The United Kingdom has rejected the European Union’s proposals to resolve a standoff over post-Brexit trade rules for Northern Ireland, saying it would not shy away from taking direct action in the latest escalation between the two sides.

Striking a deal that preserved peace in Northern Ireland and protected the EU’s single market without imposing a hard land border between the British province and EU member state Ireland, or a border within the UK, was always the biggest challenge for London as it embarked on its exit from the bloc.

It agreed on a protocol which instead created a customs border in the sea between Northern Ireland and the rest of the UK, but now says the required bureaucracy is intolerable.

London’s Conservative government has been threatening to rip up the protocol for months, raising the risk of a trade war with Europe at a time of soaring inflation and ringing alarm bells across Europe and in Washington.

Core problem

Brussels offered to ease customs checks in October last year, but British Foreign Secretary Liz Truss on Wednesday said this failed to address the core problem, “and in some cases would take us backward”.

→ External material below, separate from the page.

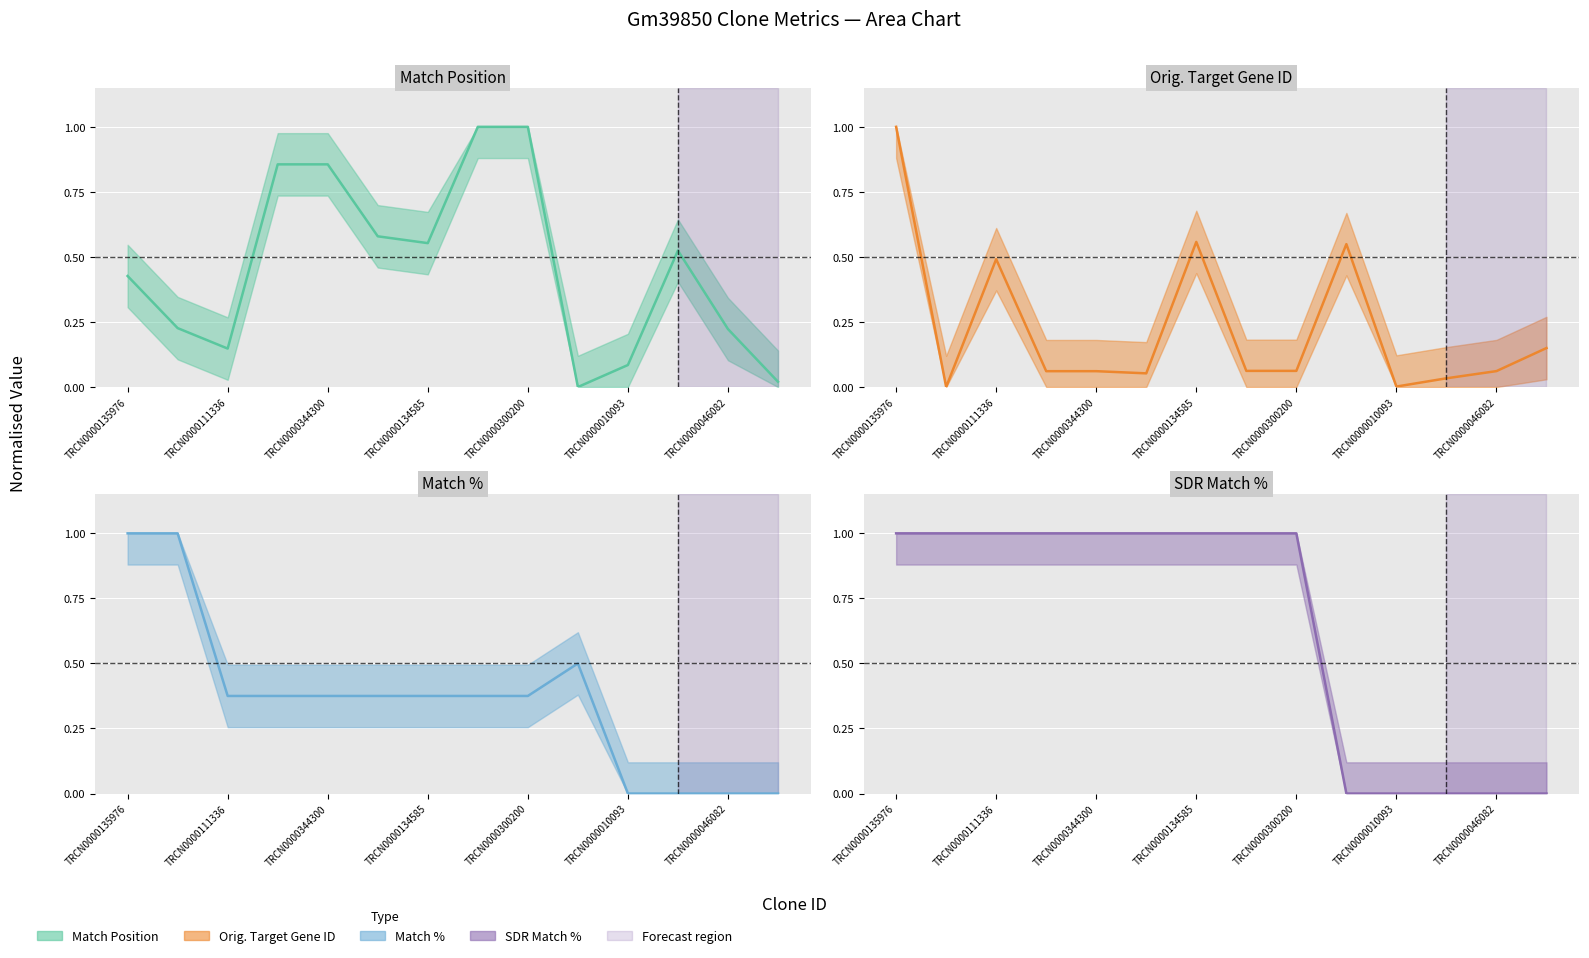

Reading right to left, list all the values displayed in this chart.

Match Position: 0.0	0.2	0.5	0.1	0.0	1.0	1.0	0.6	0.6	0.9	0.9	0.1	0.2	0.4
Orig. Target Gene ID: 0.1	0.1	0.0	0.0	0.5	0.1	0.1	0.6	0.1	0.1	0.1	0.5	0.0	1.0
Match %: 0.0	0.0	0.0	0.0	0.5	0.4	0.4	0.4	0.4	0.4	0.4	0.4	1.0	1.0
SDR Match %: 0.0	0.0	0.0	0.0	0.0	1.0	1.0	1.0	1.0	1.0	1.0	1.0	1.0	1.0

“Prices have risen, trade is being badly disrupted, and the people of Northern Ireland are subject to different laws and taxes than those over the Irish Sea, which has left them without a (governing) executive and poses a threat to peace and stability, she said in a statement.

Truss said the government wanted a negotiated solution, but added we “will not shy away from taking action to stabilize the situation in Northern Ireland if solutions cannot be found”.

The Times newspaper reported that Prime Minister Boris Johnson’s government could legislate to ditch checks on goods and tell businesses in Northern Ireland to disregard EU rules.

The move to announce domestic legislation which would effectively disapply the protocol could come on Tuesday, a Conservative source said.

But not everyone in British governing circles will back such an approach, which could also take months to be passed by the lower and upper of houses parliament.

Simon Hoare, a Conservative lawmaker who chairs parliament’s Northern Ireland select committee, said, “No honorable country should act unilaterally within an agreement.”

Rarely used tool

Were the House of Lords to object to the legislation, the government could try to resort to the Parliament Acts, a rarely used device that solves disagreement between the lower and upper houses, to force it through.

Ireland, Germany and the EU leadership have urged the UK not to take matters into its own hands.

But elections in Northern Ireland last week added impetus and the UK says nothing must threaten a 1998 peace deal which largely ended the Irish decades of sectarian violence between nationalists and unionists.

Irish nationalist party Sinn Fein, which accepts the protocol given its goal of Irish unification, emerged as the largest party in the vote, while the Democratic Unionist Party (DUP), which fears losing ties with London, fell to second.

The DUP has now refused to form a new power-sharing administration unless the trading rules are overhauled.